Every entry should be transcribed word for word, so that nothing is missing.
[[ Information shown open ]]
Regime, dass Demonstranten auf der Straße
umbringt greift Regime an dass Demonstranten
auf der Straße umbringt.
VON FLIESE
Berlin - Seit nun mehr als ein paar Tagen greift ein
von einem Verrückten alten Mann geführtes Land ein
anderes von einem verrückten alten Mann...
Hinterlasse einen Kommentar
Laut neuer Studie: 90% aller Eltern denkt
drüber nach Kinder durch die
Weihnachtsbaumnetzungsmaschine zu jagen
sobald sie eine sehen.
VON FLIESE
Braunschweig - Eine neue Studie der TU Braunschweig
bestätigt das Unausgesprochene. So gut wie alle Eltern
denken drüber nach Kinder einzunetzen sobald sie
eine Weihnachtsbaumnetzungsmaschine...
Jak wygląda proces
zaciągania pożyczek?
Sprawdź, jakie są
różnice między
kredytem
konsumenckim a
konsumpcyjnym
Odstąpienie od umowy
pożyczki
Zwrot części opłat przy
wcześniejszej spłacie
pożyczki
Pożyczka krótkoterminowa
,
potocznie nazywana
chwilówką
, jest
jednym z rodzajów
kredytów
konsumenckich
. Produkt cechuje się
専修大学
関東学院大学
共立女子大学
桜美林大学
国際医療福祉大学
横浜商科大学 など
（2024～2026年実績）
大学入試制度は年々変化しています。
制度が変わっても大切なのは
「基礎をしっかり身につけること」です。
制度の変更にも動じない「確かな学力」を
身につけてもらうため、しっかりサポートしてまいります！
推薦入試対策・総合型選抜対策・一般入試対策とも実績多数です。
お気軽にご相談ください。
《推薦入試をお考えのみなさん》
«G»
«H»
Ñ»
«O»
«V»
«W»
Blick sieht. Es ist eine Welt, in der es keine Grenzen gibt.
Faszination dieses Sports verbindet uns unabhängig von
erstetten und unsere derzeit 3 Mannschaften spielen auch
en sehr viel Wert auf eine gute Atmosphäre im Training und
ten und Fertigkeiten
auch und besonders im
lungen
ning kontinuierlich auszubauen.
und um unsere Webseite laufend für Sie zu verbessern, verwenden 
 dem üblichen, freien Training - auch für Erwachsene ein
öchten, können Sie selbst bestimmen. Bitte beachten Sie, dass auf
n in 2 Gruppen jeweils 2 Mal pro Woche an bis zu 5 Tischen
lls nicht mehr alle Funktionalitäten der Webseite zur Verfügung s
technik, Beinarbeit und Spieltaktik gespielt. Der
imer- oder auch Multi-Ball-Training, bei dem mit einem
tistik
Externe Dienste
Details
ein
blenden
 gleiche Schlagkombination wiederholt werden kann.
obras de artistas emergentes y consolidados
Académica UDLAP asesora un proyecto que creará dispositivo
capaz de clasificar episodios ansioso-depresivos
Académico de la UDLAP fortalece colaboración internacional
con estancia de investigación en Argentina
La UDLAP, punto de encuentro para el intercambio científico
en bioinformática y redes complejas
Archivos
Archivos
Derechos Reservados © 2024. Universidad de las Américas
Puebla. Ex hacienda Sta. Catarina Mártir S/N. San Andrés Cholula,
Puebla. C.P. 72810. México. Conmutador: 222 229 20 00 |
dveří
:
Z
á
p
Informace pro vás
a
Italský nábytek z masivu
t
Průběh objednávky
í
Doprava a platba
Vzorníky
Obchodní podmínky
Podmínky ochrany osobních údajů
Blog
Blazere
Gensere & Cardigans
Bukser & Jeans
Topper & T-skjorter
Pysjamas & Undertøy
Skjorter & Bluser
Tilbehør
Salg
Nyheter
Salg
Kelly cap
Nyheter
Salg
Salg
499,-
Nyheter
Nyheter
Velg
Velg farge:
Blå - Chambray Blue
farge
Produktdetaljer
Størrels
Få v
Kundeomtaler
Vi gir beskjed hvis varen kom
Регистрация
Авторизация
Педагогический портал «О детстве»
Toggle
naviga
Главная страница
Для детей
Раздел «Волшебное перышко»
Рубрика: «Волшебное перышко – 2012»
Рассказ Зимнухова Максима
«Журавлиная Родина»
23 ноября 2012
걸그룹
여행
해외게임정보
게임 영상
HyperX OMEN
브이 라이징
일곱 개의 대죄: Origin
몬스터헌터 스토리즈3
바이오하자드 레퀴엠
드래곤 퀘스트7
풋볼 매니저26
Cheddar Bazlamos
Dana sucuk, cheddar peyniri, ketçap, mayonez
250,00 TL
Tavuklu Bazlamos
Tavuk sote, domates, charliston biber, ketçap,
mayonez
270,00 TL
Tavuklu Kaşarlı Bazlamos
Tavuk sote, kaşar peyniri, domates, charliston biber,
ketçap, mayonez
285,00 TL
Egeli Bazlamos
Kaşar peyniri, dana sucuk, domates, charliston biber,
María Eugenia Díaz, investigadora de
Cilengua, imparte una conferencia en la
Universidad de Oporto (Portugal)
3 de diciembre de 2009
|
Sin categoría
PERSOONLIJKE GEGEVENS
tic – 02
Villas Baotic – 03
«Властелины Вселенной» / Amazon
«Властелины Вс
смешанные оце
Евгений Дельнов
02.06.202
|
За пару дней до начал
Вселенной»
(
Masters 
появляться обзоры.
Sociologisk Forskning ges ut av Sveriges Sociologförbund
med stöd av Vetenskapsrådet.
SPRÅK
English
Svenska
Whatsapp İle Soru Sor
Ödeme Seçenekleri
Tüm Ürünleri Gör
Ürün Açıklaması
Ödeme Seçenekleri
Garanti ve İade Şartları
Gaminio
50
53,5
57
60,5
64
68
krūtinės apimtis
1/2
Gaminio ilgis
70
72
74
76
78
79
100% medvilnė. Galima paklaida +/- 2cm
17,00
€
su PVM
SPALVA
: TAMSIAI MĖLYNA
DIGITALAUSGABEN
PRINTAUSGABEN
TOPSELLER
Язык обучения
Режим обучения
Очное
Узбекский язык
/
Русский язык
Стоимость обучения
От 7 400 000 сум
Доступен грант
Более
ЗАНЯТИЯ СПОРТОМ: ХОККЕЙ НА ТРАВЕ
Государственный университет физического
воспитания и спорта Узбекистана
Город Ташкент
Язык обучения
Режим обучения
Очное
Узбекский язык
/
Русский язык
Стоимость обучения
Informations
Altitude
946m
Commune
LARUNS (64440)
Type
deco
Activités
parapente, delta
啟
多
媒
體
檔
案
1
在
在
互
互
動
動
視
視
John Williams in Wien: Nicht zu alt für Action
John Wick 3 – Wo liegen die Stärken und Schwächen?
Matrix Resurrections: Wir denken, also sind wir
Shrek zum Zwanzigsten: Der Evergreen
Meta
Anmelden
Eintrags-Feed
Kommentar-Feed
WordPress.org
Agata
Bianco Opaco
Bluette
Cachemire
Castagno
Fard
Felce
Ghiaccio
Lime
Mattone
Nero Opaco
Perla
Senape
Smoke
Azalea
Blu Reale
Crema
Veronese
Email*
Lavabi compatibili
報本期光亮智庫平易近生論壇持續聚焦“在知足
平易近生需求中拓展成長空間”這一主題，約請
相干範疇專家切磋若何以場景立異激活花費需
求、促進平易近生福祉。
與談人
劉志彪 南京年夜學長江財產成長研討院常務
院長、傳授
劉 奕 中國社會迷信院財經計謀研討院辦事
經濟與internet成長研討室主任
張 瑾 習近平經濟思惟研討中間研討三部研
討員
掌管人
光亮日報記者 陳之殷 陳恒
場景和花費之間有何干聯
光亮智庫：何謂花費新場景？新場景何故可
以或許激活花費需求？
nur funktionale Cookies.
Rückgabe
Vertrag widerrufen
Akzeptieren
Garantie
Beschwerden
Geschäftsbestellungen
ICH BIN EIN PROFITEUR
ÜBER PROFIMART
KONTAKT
[[ Information shown closed ]]
Output for this exercise »
Regime, dass Demonstranten auf der Straße
umbringt greift Regime an dass Demonstranten
auf der Straße umbringt.
VON FLIESE
Berlin - Seit nun mehr als ein paar Tagen greift ein
von einem Verrückten alten Mann geführtes Land ein
anderes von einem verrückten alten Mann...
Hinterlasse einen Kommentar
Laut neuer Studie: 90% aller Eltern denkt
drüber nach Kinder durch die
Weihnachtsbaumnetzungsmaschine zu jagen
sobald sie eine sehen.
VON FLIESE
Braunschweig - Eine neue Studie der TU Braunschweig
bestätigt das Unausgesprochene. So gut wie alle Eltern
denken drüber nach Kinder einzunetzen sobald sie
eine Weihnachtsbaumnetzungsmaschine...
Jak wygląda proces
zaciągania pożyczek?
Sprawdź, jakie są
różnice między
kredytem
konsumenckim a
konsumpcyjnym
Odstąpienie od umowy
pożyczki
Zwrot części opłat przy
wcześniejszej spłacie
pożyczki
Pożyczka krótkoterminowa
,
potocznie nazywana
chwilówką
, jest
jednym z rodzajów
kredytów
konsumenckich
. Produkt cechuje się
専修大学
関東学院大学
共立女子大学
桜美林大学
国際医療福祉大学
横浜商科大学 など
（2024～2026年実績）
大学入試制度は年々変化しています。
制度が変わっても大切なのは
「基礎をしっかり身につけること」です。
制度の変更にも動じない「確かな学力」を
身につけてもらうため、しっかりサポートしてまいります！
推薦入試対策・総合型選抜対策・一般入試対策とも実績多数です。
お気軽にご相談ください。
《推薦入試をお考えのみなさん》
«G»
«H»
Ñ»
«O»
«V»
«W»
Blick sieht. Es ist eine Welt, in der es keine Grenzen gibt.
Faszination dieses Sports verbindet uns unabhängig von
erstetten und unsere derzeit 3 Mannschaften spielen auch
en sehr viel Wert auf eine gute Atmosphäre im Training und
ten und Fertigkeiten
auch und besonders im
lungen
ning kontinuierlich auszubauen.
und um unsere Webseite laufend für Sie zu verbessern, verwenden 
 dem üblichen, freien Training - auch für Erwachsene ein
öchten, können Sie selbst bestimmen. Bitte beachten Sie, dass auf
n in 2 Gruppen jeweils 2 Mal pro Woche an bis zu 5 Tischen
lls nicht mehr alle Funktionalitäten der Webseite zur Verfügung s
technik, Beinarbeit und Spieltaktik gespielt. Der
imer- oder auch Multi-Ball-Training, bei dem mit einem
tistik
Externe Dienste
Details
ein
blenden
 gleiche Schlagkombination wiederholt werden kann.
obras de artistas emergentes y consolidados
Académica UDLAP asesora un proyecto que creará dispositivo
capaz de clasificar episodios ansioso-depresivos
Académico de la UDLAP fortalece colaboración internacional
con estancia de investigación en Argentina
La UDLAP, punto de encuentro para el intercambio científico
en bioinformática y redes complejas
Archivos
Archivos
Derechos Reservados © 2024. Universidad de las Américas
Puebla. Ex hacienda Sta. Catarina Mártir S/N. San Andrés Cholula,
Puebla. C.P. 72810. México. Conmutador: 222 229 20 00 |
dveří
:
Z
á
p
Informace pro vás
a
Italský nábytek z masivu
t
Průběh objednávky
í
Doprava a platba
Vzorníky
Obchodní podmínky
Podmínky ochrany osobních údajů
Blog
Blazere
Gensere & Cardigans
Bukser & Jeans
Topper & T-skjorter
Pysjamas & Undertøy
Skjorter & Bluser
Tilbehør
Salg
Nyheter
Salg
Kelly cap
Nyheter
Salg
Salg
499,-
Nyheter
Nyheter
Velg
Velg farge:
Blå - Chambray Blue
farge
Produktdetaljer
Størrels
Få v
Kundeomtaler
Vi gir beskjed hvis varen kom
Регистрация
Авторизация
Педагогический портал «О детстве»
Toggle
naviga
Главная страница
Для детей
Раздел «Волшебное перышко»
Рубрика: «Волшебное перышко – 2012»
Рассказ Зимнухова Максима
«Журавлиная Родина»
23 ноября 2012
걸그룹
여행
해외게임정보
게임 영상
HyperX OMEN
브이 라이징
일곱 개의 대죄: Origin
몬스터헌터 스토리즈3
바이오하자드 레퀴엠
드래곤 퀘스트7
풋볼 매니저26
Cheddar Bazlamos
Dana sucuk, cheddar peyniri, ketçap, mayonez
250,00 TL
Tavuklu Bazlamos
Tavuk sote, domates, charliston biber, ketçap,
mayonez
270,00 TL
Tavuklu Kaşarlı Bazlamos
Tavuk sote, kaşar peyniri, domates, charliston biber,
ketçap, mayonez
285,00 TL
Egeli Bazlamos
Kaşar peyniri, dana sucuk, domates, charliston biber,
María Eugenia Díaz, investigadora de
Cilengua, imparte una conferencia en la
Universidad de Oporto (Portugal)
3 de diciembre de 2009
|
Sin categoría
PERSOONLIJKE GEGEVENS
tic – 02
Villas Baotic – 03
«Властелины Вселенной» / Amazon
«Властелины Вс
смешанные оце
Евгений Дельнов
02.06.202
|
За пару дней до начал
Вселенной»
(
Masters 
появляться обзоры.
Sociologisk Forskning ges ut av Sveriges Sociologförbund
med stöd av Vetenskapsrådet.
SPRÅK
English
Svenska
Whatsapp İle Soru Sor
Ödeme Seçenekleri
Tüm Ürünleri Gör
Ürün Açıklaması
Ödeme Seçenekleri
Garanti ve İade Şartları
Gaminio
50
53,5
57
60,5
64
68
krūtinės apimtis
1/2
Gaminio ilgis
70
72
74
76
78
79
100% medvilnė. Galima paklaida +/- 2cm
17,00
€
su PVM
SPALVA
: TAMSIAI MĖLYNA
DIGITALAUSGABEN
PRINTAUSGABEN
TOPSELLER
Язык обучения
Режим обучения
Очное
Узбекский язык
/
Русский язык
Стоимость обучения
От 7 400 000 сум
Доступен грант
Более
ЗАНЯТИЯ СПОРТОМ: ХОККЕЙ НА ТРАВЕ
Государственный университет физического
воспитания и спорта Узбекистана
Город Ташкент
Язык обучения
Режим обучения
Очное
Узбекский язык
/
Русский язык
Стоимость обучения
Informations
Altitude
946m
Commune
LARUNS (64440)
Type
deco
Activités
parapente, delta
啟
多
媒
體
檔
案
1
在
在
互
互
動
動
視
視
John Williams in Wien: Nicht zu alt für Action
John Wick 3 – Wo liegen die Stärken und Schwächen?
Matrix Resurrections: Wir denken, also sind wir
Shrek zum Zwanzigsten: Der Evergreen
Meta
Anmelden
Eintrags-Feed
Kommentar-Feed
WordPress.org
Agata
Bianco Opaco
Bluette
Cachemire
Castagno
Fard
Felce
Ghiaccio
Lime
Mattone
Nero Opaco
Perla
Senape
Smoke
Azalea
Blu Reale
Crema
Veronese
Email*
Lavabi compatibili
報本期光亮智庫平易近生論壇持續聚焦“在知足
平易近生需求中拓展成長空間”這一主題，約請
相干範疇專家切磋若何以場景立異激活花費需
求、促進平易近生福祉。
與談人
劉志彪 南京年夜學長江財產成長研討院常務
院長、傳授
劉 奕 中國社會迷信院財經計謀研討院辦事
經濟與internet成長研討室主任
張 瑾 習近平經濟思惟研討中間研討三部研
討員
掌管人
光亮日報記者 陳之殷 陳恒
場景和花費之間有何干聯
光亮智庫：何謂花費新場景？新場景何故可
以或許激活花費需求？
nur funktionale Cookies.
Rückgabe
Vertrag widerrufen
Akzeptieren
Garantie
Beschwerden
Geschäftsbestellungen
ICH BIN EIN PROFITEUR
ÜBER PROFIMART
KONTAKT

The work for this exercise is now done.